*** Block opens ***
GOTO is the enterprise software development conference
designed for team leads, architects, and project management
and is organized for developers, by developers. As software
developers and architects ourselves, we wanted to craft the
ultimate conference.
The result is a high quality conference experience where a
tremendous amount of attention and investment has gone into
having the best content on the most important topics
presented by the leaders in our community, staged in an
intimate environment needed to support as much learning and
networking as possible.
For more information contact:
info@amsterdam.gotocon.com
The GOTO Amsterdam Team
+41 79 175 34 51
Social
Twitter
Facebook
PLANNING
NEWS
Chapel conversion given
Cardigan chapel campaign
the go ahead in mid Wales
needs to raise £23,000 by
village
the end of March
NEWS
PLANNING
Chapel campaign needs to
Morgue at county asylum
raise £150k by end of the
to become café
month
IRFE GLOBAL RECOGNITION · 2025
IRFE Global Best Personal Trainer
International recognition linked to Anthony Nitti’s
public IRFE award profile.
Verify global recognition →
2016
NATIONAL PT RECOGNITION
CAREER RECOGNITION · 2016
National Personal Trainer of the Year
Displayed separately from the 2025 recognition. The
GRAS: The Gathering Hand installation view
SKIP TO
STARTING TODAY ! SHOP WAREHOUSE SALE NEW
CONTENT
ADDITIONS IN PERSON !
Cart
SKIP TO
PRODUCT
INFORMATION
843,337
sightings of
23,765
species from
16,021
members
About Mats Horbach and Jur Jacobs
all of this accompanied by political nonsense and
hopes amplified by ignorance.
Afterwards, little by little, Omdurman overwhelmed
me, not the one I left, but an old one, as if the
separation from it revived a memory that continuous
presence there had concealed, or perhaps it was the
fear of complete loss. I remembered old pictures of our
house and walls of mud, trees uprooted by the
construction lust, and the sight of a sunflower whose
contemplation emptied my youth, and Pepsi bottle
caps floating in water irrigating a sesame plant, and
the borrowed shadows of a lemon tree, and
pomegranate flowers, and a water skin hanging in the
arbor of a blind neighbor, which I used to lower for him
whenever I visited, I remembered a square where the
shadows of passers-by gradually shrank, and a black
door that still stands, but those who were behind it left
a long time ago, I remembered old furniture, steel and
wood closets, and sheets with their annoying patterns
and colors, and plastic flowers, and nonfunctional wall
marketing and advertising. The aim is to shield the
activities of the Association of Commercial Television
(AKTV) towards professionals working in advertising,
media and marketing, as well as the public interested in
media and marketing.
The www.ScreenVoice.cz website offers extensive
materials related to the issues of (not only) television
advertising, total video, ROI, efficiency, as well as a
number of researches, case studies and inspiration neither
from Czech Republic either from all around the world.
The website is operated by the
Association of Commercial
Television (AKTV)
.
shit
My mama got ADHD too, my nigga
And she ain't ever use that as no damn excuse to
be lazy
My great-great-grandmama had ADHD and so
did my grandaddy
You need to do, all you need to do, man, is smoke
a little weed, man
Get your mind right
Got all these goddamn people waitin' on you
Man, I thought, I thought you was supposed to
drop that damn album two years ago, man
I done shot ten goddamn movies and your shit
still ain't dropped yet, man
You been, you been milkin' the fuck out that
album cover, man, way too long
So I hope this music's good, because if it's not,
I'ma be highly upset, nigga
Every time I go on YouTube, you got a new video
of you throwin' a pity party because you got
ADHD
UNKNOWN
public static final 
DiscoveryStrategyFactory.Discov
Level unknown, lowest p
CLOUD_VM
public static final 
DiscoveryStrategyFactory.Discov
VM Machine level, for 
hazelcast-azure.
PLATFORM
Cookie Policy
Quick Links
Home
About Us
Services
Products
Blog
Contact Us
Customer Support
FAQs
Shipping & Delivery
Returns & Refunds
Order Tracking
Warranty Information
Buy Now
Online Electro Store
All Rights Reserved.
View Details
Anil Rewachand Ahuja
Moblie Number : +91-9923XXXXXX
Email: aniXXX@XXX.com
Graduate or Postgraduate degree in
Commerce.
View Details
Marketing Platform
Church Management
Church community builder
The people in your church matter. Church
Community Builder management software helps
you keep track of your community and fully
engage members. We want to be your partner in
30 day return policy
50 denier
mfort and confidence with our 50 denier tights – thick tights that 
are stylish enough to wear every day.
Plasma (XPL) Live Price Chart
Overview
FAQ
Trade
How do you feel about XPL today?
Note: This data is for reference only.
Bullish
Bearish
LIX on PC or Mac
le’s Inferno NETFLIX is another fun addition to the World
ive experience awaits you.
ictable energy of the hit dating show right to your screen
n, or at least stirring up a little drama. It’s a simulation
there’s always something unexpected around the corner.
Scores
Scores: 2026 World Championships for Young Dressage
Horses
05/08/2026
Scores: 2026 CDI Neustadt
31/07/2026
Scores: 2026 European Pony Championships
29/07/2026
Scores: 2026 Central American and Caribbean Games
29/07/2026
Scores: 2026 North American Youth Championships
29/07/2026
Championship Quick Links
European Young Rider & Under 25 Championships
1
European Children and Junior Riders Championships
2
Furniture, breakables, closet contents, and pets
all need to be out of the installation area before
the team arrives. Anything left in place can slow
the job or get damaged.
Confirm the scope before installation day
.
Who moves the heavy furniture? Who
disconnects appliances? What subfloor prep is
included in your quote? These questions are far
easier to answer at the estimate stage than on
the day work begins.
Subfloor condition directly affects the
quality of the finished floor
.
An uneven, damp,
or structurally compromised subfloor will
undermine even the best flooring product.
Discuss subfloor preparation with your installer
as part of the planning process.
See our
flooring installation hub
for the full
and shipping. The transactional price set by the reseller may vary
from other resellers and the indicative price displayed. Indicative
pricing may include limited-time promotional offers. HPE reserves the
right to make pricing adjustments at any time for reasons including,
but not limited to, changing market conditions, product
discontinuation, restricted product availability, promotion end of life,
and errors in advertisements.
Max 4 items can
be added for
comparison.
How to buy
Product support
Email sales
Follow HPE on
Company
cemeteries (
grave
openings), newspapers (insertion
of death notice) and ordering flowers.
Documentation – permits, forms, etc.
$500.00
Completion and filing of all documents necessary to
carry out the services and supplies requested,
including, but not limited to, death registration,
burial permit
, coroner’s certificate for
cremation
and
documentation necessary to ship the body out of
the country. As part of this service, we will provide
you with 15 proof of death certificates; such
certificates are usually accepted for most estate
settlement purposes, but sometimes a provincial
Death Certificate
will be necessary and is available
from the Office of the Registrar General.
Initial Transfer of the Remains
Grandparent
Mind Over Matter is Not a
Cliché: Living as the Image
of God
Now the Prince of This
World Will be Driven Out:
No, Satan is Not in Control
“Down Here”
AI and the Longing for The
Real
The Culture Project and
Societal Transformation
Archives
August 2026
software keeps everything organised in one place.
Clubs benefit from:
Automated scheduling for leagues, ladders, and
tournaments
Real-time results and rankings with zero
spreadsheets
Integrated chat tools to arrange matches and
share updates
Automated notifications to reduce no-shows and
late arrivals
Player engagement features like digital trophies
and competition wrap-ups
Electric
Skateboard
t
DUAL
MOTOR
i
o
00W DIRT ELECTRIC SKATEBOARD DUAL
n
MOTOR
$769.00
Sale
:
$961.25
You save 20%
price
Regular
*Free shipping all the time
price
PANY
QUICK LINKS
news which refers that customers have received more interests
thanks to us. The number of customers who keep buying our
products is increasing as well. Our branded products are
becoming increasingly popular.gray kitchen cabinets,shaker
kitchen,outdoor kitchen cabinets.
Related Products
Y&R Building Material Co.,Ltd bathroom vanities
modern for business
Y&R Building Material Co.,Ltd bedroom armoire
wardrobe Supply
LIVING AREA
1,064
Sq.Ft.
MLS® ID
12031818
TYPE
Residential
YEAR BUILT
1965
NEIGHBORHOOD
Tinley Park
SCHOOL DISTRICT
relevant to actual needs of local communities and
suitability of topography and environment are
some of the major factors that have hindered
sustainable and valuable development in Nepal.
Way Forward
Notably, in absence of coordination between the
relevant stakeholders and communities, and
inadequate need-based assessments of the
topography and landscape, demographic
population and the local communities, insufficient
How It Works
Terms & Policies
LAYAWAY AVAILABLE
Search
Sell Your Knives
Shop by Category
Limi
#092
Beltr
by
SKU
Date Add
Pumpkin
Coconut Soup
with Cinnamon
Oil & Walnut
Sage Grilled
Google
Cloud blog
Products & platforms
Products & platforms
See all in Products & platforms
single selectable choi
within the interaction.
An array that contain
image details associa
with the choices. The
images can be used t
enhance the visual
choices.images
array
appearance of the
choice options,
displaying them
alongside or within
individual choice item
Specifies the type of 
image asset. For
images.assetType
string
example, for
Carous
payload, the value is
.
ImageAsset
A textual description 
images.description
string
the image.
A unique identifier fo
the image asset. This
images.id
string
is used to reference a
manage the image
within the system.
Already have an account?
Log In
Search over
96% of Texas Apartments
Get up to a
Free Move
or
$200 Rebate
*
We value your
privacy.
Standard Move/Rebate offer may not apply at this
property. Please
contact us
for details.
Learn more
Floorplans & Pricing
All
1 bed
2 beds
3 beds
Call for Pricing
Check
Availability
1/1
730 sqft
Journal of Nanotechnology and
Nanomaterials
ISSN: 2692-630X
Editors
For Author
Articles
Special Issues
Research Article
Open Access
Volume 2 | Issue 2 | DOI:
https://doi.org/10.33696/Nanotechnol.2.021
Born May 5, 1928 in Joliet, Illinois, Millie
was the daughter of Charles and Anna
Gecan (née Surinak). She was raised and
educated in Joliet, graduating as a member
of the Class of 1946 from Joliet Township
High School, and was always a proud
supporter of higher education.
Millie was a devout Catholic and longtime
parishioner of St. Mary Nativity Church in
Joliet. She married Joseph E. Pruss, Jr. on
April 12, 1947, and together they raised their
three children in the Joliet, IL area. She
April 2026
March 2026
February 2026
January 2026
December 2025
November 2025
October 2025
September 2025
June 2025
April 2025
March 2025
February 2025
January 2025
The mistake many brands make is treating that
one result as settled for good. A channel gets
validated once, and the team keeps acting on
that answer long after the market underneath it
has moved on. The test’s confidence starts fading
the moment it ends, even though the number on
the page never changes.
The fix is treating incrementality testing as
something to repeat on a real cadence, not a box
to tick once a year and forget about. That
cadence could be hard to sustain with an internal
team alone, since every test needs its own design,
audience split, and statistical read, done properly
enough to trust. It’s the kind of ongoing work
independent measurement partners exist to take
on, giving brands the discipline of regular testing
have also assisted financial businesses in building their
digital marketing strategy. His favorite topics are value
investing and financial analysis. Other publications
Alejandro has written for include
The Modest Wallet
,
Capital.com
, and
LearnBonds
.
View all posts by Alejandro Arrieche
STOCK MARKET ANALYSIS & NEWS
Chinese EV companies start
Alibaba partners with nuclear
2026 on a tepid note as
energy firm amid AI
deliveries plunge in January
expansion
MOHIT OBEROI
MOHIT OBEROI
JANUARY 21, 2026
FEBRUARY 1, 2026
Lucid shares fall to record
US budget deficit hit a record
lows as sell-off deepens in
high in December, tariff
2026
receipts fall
*** Block closes ***
■ WHAT IS REQUIRED
Reproduce the data word for word, starting with its first line and going on through the line that contains "For more information", including that line.

■ ANSWER TO THE EXERCISE
GOTO is the enterprise software development conference
designed for team leads, architects, and project management
and is organized for developers, by developers. As software
developers and architects ourselves, we wanted to craft the
ultimate conference.
The result is a high quality conference experience where a
tremendous amount of attention and investment has gone into
having the best content on the most important topics
presented by the leaders in our community, staged in an
intimate environment needed to support as much learning and
networking as possible.
For more information contact:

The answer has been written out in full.